CRT displays [was: computer graphics in the 1950s]

Jim Battle frustum at pacbell.net
Sat Oct 18 21:02:54 CDT 2008


Christian Corti wrote:
...
> This reminds me of the CRT display of a Cogar C4 (or ICL/Friden 1501). 
> It is a standard 5" CRT with an almost ordinary deflection system. But 
> the deflection itself is rotated/mirrored, i.e. the "vertical" sweep is 
> from left to right and the "horizontal sweep" from top to bottom. So the 
> display controller writes all characters from the first text column 
> first (and then IIRC only the text lines 1,3,5 and 7). Then comes the 
> next columns. After all 32 columns come the even text lines (there's a 
> display mode which only displays lines 1,2,3 and 4; the display has a 32 
> x 8 character cells). But that's not all. There is a second horizontal 
> deflection coil that interferes with the first main deflection coil (I 
> think this is called twiggle sweep or something like that). This second 
> coil deflects the beam according to the width of one character cell, and 
> one raster line of a character is written on the screen during this time.
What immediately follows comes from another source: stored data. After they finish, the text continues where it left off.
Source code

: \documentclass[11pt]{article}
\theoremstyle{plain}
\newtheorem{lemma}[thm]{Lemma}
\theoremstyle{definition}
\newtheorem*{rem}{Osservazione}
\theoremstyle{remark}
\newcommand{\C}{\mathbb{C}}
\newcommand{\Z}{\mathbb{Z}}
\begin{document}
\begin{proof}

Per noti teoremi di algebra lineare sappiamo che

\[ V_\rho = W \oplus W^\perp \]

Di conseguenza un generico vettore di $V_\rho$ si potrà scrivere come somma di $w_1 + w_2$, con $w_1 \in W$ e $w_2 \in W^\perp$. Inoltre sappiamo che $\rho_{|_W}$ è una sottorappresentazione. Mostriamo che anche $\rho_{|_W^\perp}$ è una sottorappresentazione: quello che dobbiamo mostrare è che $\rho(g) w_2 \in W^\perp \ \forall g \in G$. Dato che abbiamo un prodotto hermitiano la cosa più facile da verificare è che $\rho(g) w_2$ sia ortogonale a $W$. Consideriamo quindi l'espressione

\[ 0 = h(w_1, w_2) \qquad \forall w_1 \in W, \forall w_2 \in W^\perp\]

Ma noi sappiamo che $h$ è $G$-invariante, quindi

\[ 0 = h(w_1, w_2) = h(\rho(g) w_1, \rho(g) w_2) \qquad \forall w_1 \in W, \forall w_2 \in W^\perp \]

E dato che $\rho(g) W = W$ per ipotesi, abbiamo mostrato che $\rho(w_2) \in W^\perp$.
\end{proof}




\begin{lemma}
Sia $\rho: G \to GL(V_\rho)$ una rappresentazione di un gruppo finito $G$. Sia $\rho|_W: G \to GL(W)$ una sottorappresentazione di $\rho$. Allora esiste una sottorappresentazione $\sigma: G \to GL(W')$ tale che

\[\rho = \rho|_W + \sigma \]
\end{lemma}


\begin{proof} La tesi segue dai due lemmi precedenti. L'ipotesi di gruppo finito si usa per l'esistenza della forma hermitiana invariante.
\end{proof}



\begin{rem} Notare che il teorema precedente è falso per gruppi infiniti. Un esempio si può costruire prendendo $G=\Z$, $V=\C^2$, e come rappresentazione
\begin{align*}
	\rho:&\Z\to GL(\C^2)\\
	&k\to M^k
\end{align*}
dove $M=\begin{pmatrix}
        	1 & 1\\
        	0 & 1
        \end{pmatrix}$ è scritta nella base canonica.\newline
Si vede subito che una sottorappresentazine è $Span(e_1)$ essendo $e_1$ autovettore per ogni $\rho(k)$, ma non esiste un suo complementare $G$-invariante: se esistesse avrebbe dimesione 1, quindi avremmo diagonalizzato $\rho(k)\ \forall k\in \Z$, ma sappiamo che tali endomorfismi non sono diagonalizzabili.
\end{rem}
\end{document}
The Datapoint 2200 used a serial mos memory in its first incarnation. 
Sweeping each row of text implies scanning the same characters seven 
times in a row.  They couldn't afford to add a line buffer, so they 
invented "diddle scan".

They actually scan to the upper left corner of each character, then 
sweep out the 5x7 dot matrix for that character, before adjusting the 
x,y deflection to the upper left corner of the next character.